I apologize for the delay in writing this.

As I am sure you can imagine, it took me some time to process the incredible outpouring of love and support that I received regarding my depression after Randy’s blog post

I would like to try to describe to you my feelings in regard to the feedback I received.

Originally, I was completely overwhelmed. I was overwhelmed by the number of people who embraced me in spite of my struggle. I felt the emotion in your emails, messages, and texts and it was loud and clear to me that judgment didn’t exist in them. Randy had tried to encourage me time and time again to be public about my illness and I continued to resist. I now know that she somehow had the foresight to know that I would be loved and supported and that others would benefit from knowing my “secret”.

I also found myself feeling quite normal after so many of you shared privately and publicly, that depression had been or still is a part of your lives. As you know, we often find ourselves judging our insides against other peoples outsides. When I looked around and only saw people’s outsides, (and those people seemed like depression was the furthest thing from their reality) I became convinced that I was suffering alone.
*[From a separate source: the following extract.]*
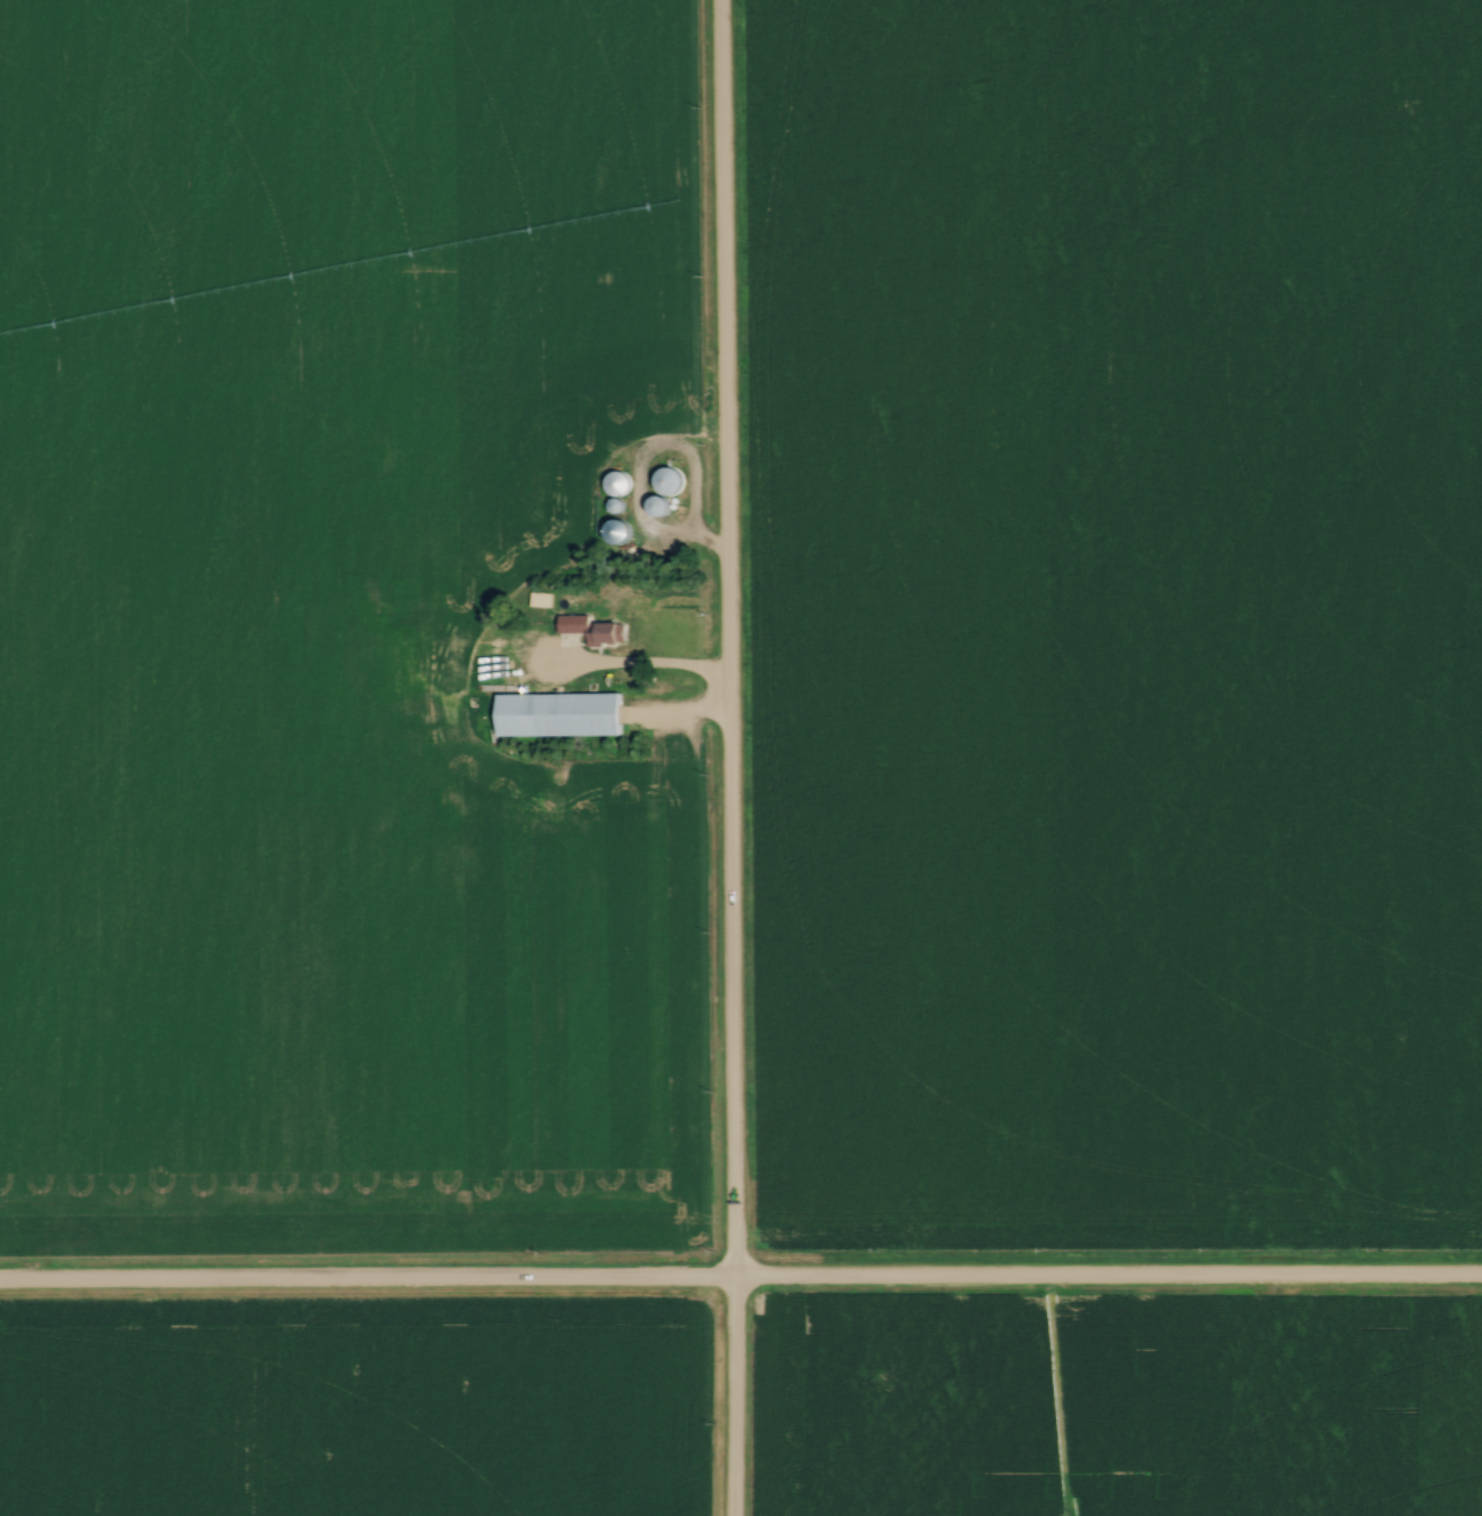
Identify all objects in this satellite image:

Thank you for taking that loneliness away from me. I will be forever grateful for that.

Shortly after processing those feelings, I found myself feeling very validated. Doctors kept telling me that depression is hereditary and for years I kept telling them that I was the only one. Through that blog post, I learned that those doctors were right and having the support and understanding of others in my family who suffer from depression also, reminds me that I will never be alone again.

In the dark times of my depression, dead or alive just doesn’t matter. It’s not like I want to die, I just feel dead inside. I just don’t care. I can’t explain it. I’m just incredibly sad. When I feel good, I think how could I ever feel anything but good, but I also know that darkness can be hiding around the next bend. It’s scary, really scary.  It’s not fair to my husband, my kids or my family & friends, not to mention my business partners, but honestly I don’t feel like there is anything I can do about it at the time. I must say that there is always one thing that can (temporarily) pull me out no matter what. When the phone rings and it is a client in labor, EVERYTHING shuts off. Every time! I become a doula and nothing but supporting that new family as they welcome their child matters.

Depression is a taboo topic and a difficult and embarrassing one to discuss.  Every new patient form I have filled out over the years, has asked if I suffer from depression.  I always wonder, why do they want to know?  Even though I would check yes, no one would ever mention it or address it. I took that as a sign that I was supposed to just live with it. I was suffering in silence and what’s worse is that my husband and children were suffering too. Knowing that they would do anything they could, to “pull me out” and not being able to even reach for their hands, breaks my heart even as I write this.

I am now doused in self acceptance. This is who I am. I will forever carry a depression diagnosis with me where ever I go. Every morning when I wake up, my depression is the first thing I think about because before I do anything else, I take my medicine. Every night, my depression is the last thing I think about because right before I close my eyes, I take my medicine.  The rest of the day, I try not to think about it. I’ve accepted it. My life doesn’t revolve around it, at least not anymore. I now have the tools I have needed to manage this debilitating illness, but more importantly, I have lost the shame.

My windows are open wide and I am not afraid to be who I am. I thank you over and over again for your acceptance of the real Debbie and I hope that I have in some small way, made it a little be easier for you to open yours.